Click the Model Tab and for Type, select Tree.
Click Execute.
Click the Evaluate tab and for Type, click Score.
Note: Clear the check boxes for the Neural Net and SVM models, if necessary.
1. For Data, select Training.
2. For Include, select All.
3. Click Execute to score the Rpart data and save it to a local file, as shown in the following image.
Note:
- On the Evaluate tab, the Execute and Export buttons produce the same results.
- You can save the output file to the default directory or optionally, create a new folder for archiving purposes. You can also rename the file as required.

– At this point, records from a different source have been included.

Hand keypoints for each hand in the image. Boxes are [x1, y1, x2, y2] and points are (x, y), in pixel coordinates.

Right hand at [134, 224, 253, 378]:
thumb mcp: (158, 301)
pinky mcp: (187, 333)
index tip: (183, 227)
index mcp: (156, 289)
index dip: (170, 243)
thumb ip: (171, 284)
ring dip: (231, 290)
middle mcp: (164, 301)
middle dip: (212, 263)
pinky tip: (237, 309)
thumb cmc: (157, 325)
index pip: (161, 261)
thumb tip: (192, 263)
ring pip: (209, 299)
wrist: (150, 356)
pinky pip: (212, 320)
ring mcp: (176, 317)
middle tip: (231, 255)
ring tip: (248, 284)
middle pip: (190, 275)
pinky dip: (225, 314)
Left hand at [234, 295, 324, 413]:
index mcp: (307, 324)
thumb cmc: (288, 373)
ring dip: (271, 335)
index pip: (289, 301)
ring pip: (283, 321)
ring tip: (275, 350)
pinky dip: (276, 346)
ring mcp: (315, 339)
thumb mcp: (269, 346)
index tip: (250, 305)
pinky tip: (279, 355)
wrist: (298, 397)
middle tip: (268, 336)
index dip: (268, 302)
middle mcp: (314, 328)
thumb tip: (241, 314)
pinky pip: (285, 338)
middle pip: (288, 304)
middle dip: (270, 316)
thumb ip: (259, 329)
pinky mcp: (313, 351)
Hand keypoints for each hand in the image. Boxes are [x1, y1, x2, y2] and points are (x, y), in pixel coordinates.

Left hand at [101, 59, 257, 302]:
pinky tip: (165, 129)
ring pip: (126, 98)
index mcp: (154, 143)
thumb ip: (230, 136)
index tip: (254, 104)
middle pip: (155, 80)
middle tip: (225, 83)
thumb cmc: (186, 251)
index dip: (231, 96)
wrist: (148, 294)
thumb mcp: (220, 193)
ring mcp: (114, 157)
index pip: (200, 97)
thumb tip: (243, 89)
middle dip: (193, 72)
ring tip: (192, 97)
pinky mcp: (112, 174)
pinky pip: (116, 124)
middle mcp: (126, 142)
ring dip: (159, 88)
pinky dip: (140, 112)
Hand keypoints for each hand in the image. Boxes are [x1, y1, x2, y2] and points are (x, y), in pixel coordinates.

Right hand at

Evaluating the Decision Tree

In this section:

Evaluation techniques in RStat allow you to investigate how well your model will make predictions. The available evaluation techniques are determined by the type of model you have generated.

Select the Evaluate tab.

Notice that the Model Type is defined as Tree and a variety of evaluation techniques are presented.
Select the evaluation data.

You can use the following data sets to evaluate the current model.

From the current data:
- Training. The initial data used within the model. If you are using sampling, this will be a randomly selected % of your data set based on the definition identified in the Data tab.
- Testing. Only available when sampling has been used to build the model. This will contain the remaining data not used within the training data set. If the sample has been set to 70%, the training data set will contain the remaining 30%.
From new data sources:
- CSV
- R Dataset

Top of page

Error Matrix

An error matrix shows the relationship between the actual data and the predicted values.

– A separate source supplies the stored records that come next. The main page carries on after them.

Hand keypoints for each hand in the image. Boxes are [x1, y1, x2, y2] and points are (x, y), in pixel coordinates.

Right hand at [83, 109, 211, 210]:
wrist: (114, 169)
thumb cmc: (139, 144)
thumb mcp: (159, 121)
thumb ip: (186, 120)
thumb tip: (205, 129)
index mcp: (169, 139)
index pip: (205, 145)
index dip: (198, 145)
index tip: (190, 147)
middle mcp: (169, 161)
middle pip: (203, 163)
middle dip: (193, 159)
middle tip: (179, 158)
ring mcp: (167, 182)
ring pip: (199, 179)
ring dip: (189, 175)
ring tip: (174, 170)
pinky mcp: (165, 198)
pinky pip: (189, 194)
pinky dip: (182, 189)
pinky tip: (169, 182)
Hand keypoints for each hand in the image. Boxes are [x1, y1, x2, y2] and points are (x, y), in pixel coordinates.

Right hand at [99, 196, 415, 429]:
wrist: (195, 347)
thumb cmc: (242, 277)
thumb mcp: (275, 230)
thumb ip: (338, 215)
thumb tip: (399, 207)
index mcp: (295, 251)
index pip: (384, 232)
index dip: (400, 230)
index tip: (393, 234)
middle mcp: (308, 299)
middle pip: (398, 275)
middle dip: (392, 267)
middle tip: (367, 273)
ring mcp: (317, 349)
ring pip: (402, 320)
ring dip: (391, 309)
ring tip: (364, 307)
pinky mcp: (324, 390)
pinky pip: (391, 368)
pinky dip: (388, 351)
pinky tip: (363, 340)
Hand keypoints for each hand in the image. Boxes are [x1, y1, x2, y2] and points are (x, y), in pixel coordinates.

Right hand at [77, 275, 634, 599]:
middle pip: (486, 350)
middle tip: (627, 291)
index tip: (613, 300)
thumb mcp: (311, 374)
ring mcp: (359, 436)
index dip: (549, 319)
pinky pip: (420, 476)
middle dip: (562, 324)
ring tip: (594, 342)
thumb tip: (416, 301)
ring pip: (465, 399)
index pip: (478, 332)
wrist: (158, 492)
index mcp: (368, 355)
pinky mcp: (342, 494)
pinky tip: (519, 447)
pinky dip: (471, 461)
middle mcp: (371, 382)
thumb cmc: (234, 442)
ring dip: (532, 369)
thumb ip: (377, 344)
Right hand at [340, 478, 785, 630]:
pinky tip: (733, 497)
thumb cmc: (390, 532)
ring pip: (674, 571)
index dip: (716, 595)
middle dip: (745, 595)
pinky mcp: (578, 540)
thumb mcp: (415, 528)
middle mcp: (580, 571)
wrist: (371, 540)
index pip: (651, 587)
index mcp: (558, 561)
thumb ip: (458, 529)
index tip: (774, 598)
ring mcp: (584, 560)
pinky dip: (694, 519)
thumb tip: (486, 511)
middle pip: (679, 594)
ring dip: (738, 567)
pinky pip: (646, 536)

With Error Matrix selected, click Execute.

Error Matrix window

Two error matrices are displayed. The first matrix shows the count of cases and the second shows the percentage of cases.

Looking at the second matrix, you can see that the model predicts the following:

In 83% of the cases {Cell (0,0)}, the actual value of bad credit was matched by the predicted value.
In 13% of the cases {Cell (1,1)}, people with good credit were correctly classified.
The remaining 4% were misclassified.
Summing across the correctly classified cases, 83% + 13% = 96% were correctly classified cases.

Top of page

Scoring New Data

In RStat, you can score new data to see how well your model predicts. The Score data option will create a new CSV file with the scored values.

Select Score as the Evaluation type.

New Score options appear at the bottom of the tab panel.

Report Options

Report options are available only for Binary Trees and Logistic Regressions, where your target is binary (two unique values). For other models, the Report options will be grayed out.

The Report options define the type of score to be returned.
- Class. A categorical value that is derived on a zero to 1 scale, where 0 through .5 = 0 and .5 through 1 = 1.
- Probability. A numeric value between 0 and 1 representing the likelihood that the result will be a higher value. For character-based targets, the higher value is determined alphabetically. For example, if your target is Gender with Male and Female as the values, the probability will return the likelihood that the outcome will be Male.
Include Options

Include options allow you to define which fields should be included in the scored file.
- Identifiers. Includes the identifier, the target, and the score value.
- All. Includes all variables in the data set plus the score value.
Once you have defined the Scoring options, click Execute in the RStat toolbar.
The Score Files dialog box opens.
Define the file name and location where the scored data will be saved.
Note: The file name that you define will be the exact name used, so be sure that the file name contains a .csv extension.

In the example below, the Scored option has ALL selected instead of IDENTIFIERS. The output file structure will have all fields (variables) plus the Scored value (Column name=rpart) and the Rules column (column name=RpartRules).

Note: The contents for each data line are the rule details. Check the column name and verify that none are missing rules for any data line, as shown in the following image.